Photo title: Paul Back with his parents Miriam and Leo
Photo taken in: Vienna, Austria (1935)
Interviewee: Paul Back
Time of Interview: 2002
Interviewer Tanja Eckstein

On 12th March 1938, I saw entire formations of airplanes that clouded the sky.

First of all, the Nazis wanted to demonstrate their power, and, second, they really had to transport things in order to do what they had come to do. You could already see people in uniforms and youths in HJ-shirts. Those were Austrians; the Germans had not yet arrived in Vienna. You see, they didn't come straight to Vienna, as they were stopped by cheering crowds on their way here.
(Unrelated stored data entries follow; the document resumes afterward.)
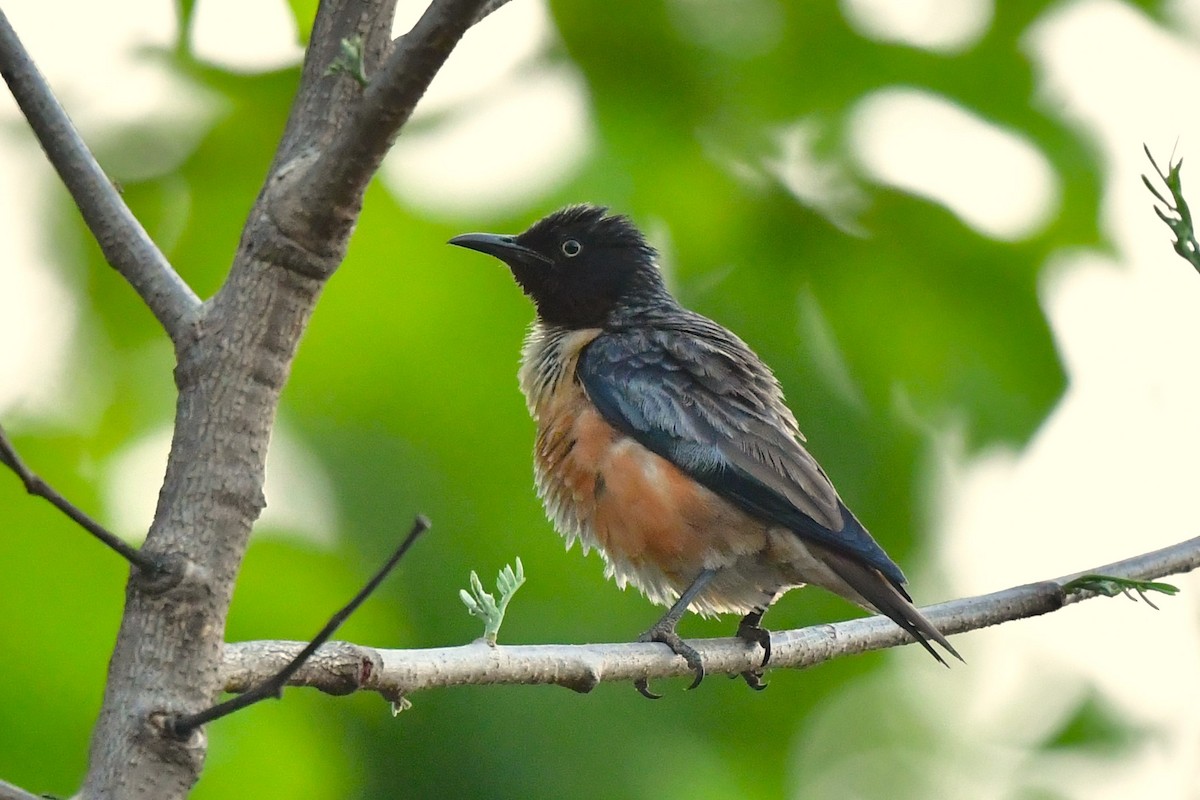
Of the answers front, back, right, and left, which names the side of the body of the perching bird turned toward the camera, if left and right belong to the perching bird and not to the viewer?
left
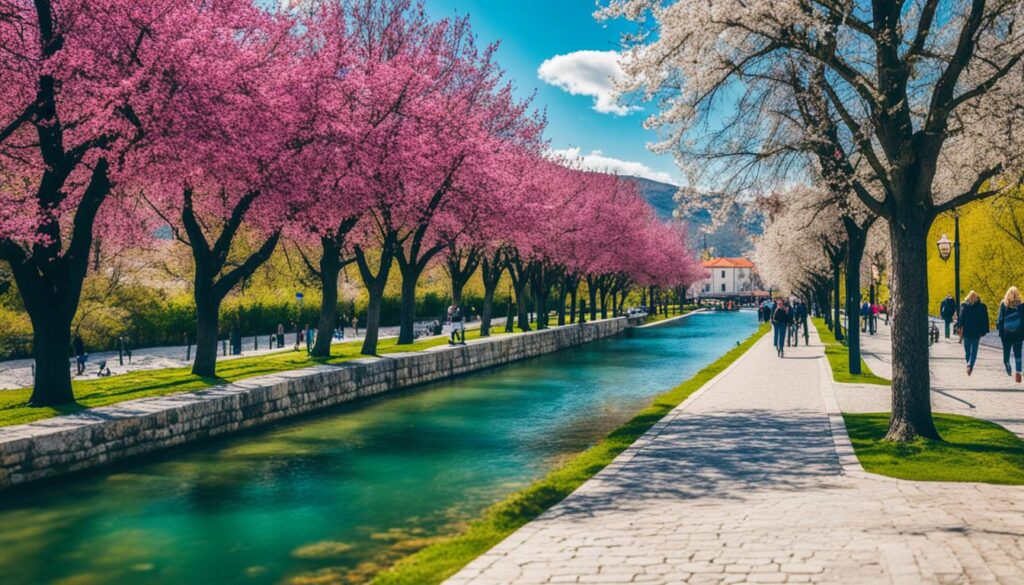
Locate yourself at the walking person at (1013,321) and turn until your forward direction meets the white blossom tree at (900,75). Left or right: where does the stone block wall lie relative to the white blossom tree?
right

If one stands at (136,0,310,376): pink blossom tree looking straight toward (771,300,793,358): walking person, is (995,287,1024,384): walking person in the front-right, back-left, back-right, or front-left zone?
front-right

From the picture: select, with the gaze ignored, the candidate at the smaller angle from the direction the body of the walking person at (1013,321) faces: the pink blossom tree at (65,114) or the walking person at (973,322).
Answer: the walking person

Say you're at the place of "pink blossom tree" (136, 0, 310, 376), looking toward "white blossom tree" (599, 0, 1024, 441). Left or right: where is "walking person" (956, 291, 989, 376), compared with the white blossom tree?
left
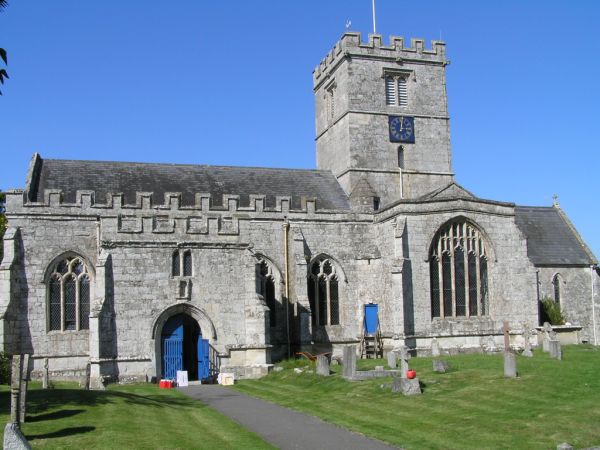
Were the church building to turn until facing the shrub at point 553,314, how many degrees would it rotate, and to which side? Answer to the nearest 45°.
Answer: approximately 135° to its left

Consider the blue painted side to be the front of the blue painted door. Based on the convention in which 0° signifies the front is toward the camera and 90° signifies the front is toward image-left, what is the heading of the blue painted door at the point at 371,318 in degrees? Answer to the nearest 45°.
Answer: approximately 0°

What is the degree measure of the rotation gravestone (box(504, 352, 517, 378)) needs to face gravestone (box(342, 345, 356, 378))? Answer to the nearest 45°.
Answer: approximately 135° to its right

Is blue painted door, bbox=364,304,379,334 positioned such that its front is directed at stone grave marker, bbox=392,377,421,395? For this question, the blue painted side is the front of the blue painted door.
yes

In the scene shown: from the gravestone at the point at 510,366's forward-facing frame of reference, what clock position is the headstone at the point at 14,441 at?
The headstone is roughly at 1 o'clock from the gravestone.

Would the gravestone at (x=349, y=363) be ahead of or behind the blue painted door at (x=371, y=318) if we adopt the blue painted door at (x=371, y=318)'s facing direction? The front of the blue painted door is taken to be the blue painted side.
ahead

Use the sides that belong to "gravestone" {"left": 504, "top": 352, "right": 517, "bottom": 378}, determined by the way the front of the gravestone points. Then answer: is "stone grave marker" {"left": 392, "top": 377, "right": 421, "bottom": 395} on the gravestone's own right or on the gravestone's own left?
on the gravestone's own right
At first the Wehrmacht curried favor with the Viennese with food - with field kitchens at Heldenplatz.

My grandmother's apartment became kind of a family news center. The whole family constantly followed the events, and at first there was no panic. Only much later did they get anxious, when measures against Jews were announced and actions such as street washing, molestation and verbal abuse commenced. We heard of people being kicked, attacked or taken away, but at the time people were probably still deluding themselves. We knew that the situation was serious, but we didn't know how serious it was yet to become.

One of the few measures that really got under my skin were the signs on park benches reading ‘Only for Aryans' and ‘Not for Jews.' I had often gone for walks with my mother or my cousins and we used to go to the parks and play there. And now, all of a sudden, we were not allowed to sit on the park benches any more.

I was impressed by uniforms, and even before the Nazis, when I was a child, I used to run to the war ministry at Stubenring because once a week there was a changing of the guard with the playing of taps there. I liked this march music and really enjoyed it. When the Germans marched in, it was a bit scary, but there were people in uniform, moving around with a military band, and that highly impressed me; I liked it and loved to run along behind them.

The Hachshara courses had to be cancelled. Max Back [the interviewee's stepfather] was then working somewhere else in the Jewish community, and one day he was also attacked and beaten. I think that happened in front of the synagogue on Seitenstettengasse. Back then there were plenty of people who enjoyed wreaking havoc. Around the corner from my grandmother's apartment there were prayer houses, but I don't know that there were any serious attacks. However, the neighborhood was buzzing with Hitler Youth and BDM groups.